— start Text excerpt —
Assorted thoughts about rms, the GNU project, the FSF, and the future.
2326 words

NOTE: I'm explicitly not going to address all the events that led to rms resigning and then rejoining the FSF board. I certainly do have opinions, but I want this piece to focus entirely on a technical/leadership perspective.

I'm also going to talk a lot about emacs here because that's the GNU project that I have the most complaints about. To establish my Cool Kid Credentials, I've been using emacs both in my hobby work and professionally since about 2010 or so. First using a hand-rolled configuration, then Spacemacs for a while, and then finally back to a hand-rolled one using some of the packages I discovered via Spacemacs.

ADDED, 2022-10-01: Hello, Hacker News! Totally putting this on my resume. Some comments at the bottom.
— end Text excerpt —
— start Records shown —
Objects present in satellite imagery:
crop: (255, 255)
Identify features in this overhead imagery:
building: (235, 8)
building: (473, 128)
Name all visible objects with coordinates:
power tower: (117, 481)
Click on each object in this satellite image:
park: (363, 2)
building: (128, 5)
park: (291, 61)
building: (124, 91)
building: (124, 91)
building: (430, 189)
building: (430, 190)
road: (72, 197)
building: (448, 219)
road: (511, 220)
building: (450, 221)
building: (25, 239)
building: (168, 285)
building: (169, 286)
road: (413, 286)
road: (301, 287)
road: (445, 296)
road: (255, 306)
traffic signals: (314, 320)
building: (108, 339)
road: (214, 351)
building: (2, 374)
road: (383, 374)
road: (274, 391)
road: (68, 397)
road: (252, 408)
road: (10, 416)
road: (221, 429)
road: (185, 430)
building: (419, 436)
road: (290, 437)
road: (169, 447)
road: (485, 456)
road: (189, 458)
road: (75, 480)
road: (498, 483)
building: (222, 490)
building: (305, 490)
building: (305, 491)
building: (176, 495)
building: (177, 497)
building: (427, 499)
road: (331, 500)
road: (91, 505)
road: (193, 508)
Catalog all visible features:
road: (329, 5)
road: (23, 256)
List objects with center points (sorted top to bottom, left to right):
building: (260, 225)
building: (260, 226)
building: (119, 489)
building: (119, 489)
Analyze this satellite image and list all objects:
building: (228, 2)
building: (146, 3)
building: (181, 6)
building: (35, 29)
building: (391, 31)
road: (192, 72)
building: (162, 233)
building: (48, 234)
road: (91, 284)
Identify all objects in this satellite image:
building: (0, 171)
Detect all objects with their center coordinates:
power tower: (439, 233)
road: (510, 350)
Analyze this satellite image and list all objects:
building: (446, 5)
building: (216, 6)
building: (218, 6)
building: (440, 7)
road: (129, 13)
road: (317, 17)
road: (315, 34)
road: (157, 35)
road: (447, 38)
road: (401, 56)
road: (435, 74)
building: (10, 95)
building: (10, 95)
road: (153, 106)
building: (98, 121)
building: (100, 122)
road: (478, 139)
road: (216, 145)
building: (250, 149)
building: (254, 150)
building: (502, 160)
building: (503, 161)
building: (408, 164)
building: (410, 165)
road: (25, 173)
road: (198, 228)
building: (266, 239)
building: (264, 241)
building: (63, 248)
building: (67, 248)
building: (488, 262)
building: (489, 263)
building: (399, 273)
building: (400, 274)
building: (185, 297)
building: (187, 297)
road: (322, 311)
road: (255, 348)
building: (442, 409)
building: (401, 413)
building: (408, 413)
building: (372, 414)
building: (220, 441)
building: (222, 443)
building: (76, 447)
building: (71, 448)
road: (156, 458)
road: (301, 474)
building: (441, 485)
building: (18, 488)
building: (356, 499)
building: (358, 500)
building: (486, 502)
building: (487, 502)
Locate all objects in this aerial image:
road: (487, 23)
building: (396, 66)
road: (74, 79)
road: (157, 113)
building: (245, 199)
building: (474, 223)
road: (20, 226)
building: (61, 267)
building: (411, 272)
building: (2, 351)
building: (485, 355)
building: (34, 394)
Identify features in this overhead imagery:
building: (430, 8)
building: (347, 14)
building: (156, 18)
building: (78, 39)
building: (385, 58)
— end Records shown —
— Set task 1 —
Copy the part of the GNU project essay starting at "Assorted thoughts about" and ending at "at the bottom.".
— Set task 2 —
Please give the records again, requests included, starting at the first line and ending at the line containing "power tower: (117, 481)", with every coordinate shifted by adding 145. Return only those lines.
The text and the records have no connection to each other.

— Output 1 —
Assorted thoughts about rms, the GNU project, the FSF, and the future.
2326 words

NOTE: I'm explicitly not going to address all the events that led to rms resigning and then rejoining the FSF board. I certainly do have opinions, but I want this piece to focus entirely on a technical/leadership perspective.

I'm also going to talk a lot about emacs here because that's the GNU project that I have the most complaints about. To establish my Cool Kid Credentials, I've been using emacs both in my hobby work and professionally since about 2010 or so. First using a hand-rolled configuration, then Spacemacs for a while, and then finally back to a hand-rolled one using some of the packages I discovered via Spacemacs.

ADDED, 2022-10-01: Hello, Hacker News! Totally putting this on my resume. Some comments at the bottom.

— Output 2 —
Objects present in satellite imagery:
crop: (400, 400)
Identify features in this overhead imagery:
building: (380, 153)
building: (618, 273)
Name all visible objects with coordinates:
power tower: (262, 626)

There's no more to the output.